Task to complete
Please give back only the lines below from the one containing "left hip: (652, 339)" to the one containing "nose: (311, 271)", each repeated word for word, both ends included.
::: Recorded data
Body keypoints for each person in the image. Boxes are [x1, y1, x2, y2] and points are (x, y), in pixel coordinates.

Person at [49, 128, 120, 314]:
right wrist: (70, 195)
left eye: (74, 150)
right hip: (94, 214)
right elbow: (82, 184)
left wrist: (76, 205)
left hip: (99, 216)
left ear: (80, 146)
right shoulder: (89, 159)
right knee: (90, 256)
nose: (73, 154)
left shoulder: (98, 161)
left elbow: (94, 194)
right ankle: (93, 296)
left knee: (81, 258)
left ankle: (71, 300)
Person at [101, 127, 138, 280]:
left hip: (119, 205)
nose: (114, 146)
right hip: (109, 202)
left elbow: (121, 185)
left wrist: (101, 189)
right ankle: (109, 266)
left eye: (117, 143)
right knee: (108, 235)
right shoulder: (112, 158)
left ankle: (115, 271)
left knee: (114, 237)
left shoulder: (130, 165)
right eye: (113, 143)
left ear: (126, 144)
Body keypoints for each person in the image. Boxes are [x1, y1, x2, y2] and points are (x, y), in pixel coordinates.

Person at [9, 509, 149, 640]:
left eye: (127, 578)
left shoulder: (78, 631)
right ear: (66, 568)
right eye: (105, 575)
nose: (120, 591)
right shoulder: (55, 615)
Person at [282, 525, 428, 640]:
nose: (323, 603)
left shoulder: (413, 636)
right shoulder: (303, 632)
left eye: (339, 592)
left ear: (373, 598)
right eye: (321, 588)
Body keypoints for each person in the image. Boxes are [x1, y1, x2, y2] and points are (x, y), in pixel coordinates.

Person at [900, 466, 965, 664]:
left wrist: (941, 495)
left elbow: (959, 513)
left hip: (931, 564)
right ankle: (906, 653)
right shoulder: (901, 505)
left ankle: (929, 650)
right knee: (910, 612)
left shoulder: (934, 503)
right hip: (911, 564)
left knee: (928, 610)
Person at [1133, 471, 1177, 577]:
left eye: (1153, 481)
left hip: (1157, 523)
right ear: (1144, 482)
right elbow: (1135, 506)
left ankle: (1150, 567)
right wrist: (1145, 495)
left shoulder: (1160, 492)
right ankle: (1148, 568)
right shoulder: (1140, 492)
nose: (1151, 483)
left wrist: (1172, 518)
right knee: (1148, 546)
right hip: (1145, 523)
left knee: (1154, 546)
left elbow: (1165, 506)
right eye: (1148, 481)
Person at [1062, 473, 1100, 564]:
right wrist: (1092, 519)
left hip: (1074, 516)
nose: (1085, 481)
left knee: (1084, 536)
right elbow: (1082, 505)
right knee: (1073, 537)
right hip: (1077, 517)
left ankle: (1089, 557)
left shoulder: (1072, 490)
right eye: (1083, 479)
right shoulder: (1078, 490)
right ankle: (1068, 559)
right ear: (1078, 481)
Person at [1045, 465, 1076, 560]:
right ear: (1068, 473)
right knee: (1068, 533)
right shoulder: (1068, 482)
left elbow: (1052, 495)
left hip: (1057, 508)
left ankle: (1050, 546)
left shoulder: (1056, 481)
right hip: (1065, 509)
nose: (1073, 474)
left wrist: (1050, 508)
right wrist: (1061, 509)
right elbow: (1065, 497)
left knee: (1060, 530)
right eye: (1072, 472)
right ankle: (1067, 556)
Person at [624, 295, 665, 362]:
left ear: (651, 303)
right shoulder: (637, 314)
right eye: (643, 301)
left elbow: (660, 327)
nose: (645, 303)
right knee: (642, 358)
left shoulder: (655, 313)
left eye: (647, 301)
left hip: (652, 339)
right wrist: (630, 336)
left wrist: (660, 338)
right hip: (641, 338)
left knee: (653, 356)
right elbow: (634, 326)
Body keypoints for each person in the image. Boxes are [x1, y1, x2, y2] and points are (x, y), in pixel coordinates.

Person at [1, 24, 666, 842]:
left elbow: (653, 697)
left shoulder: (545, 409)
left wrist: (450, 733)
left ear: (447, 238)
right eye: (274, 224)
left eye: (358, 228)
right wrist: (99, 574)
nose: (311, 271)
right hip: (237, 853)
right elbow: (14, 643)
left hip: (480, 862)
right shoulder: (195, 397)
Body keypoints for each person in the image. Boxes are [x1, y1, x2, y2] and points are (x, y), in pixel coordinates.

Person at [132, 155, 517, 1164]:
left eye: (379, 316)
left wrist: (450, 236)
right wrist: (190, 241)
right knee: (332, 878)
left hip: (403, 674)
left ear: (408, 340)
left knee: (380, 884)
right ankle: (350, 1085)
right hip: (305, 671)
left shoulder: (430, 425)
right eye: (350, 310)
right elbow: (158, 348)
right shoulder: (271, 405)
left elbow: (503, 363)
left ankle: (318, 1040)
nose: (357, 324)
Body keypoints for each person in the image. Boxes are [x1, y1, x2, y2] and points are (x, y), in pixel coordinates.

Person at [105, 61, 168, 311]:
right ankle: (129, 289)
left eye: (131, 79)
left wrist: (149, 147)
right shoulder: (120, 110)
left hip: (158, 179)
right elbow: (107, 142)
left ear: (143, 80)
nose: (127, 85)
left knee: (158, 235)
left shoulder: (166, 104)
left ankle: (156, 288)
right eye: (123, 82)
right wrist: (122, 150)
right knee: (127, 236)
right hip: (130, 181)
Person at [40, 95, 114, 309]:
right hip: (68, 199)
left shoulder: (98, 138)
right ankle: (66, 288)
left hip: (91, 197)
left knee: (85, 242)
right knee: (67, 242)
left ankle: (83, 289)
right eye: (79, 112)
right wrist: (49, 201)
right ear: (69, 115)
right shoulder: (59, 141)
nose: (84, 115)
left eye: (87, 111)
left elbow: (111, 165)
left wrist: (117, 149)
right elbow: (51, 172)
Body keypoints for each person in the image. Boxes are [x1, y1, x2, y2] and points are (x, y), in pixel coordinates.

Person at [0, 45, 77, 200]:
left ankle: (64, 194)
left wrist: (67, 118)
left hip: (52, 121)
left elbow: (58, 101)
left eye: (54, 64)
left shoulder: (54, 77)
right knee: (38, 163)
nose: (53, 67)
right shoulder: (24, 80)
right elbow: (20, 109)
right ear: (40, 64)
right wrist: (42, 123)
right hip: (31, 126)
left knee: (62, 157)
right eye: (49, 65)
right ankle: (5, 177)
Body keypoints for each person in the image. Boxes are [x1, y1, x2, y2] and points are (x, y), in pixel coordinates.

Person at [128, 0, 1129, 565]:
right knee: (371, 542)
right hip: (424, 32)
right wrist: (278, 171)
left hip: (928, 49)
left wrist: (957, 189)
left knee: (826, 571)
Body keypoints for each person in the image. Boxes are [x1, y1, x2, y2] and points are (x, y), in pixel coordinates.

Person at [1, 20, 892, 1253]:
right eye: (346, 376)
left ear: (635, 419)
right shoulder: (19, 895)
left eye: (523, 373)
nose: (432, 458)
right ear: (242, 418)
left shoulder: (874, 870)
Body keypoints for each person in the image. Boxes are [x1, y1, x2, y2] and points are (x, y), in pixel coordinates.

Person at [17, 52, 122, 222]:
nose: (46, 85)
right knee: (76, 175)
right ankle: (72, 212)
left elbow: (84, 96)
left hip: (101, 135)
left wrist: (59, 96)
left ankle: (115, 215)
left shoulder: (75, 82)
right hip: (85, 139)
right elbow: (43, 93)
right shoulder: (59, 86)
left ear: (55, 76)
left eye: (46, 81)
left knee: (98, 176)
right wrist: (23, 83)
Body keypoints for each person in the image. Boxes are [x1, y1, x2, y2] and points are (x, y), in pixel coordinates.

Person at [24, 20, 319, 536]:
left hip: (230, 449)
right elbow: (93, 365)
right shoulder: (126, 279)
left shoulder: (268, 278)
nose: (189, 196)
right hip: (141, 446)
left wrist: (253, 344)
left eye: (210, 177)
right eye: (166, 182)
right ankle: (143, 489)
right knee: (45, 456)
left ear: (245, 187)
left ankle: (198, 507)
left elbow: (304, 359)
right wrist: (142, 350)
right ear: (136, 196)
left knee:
::::::
Result
left hip: (652, 339)
right wrist: (630, 336)
left wrist: (660, 338)
right hip: (641, 338)
left knee: (653, 356)
right elbow: (634, 326)
Body keypoints for each person in the image. Boxes are [x1, y1, x2, y2] and points are (x, y), in pixel coordinates.

Person at [1, 24, 666, 842]:
left elbow: (653, 697)
left shoulder: (545, 409)
left wrist: (450, 733)
left ear: (447, 238)
right eye: (274, 224)
left eye: (358, 228)
right wrist: (99, 574)
nose: (311, 271)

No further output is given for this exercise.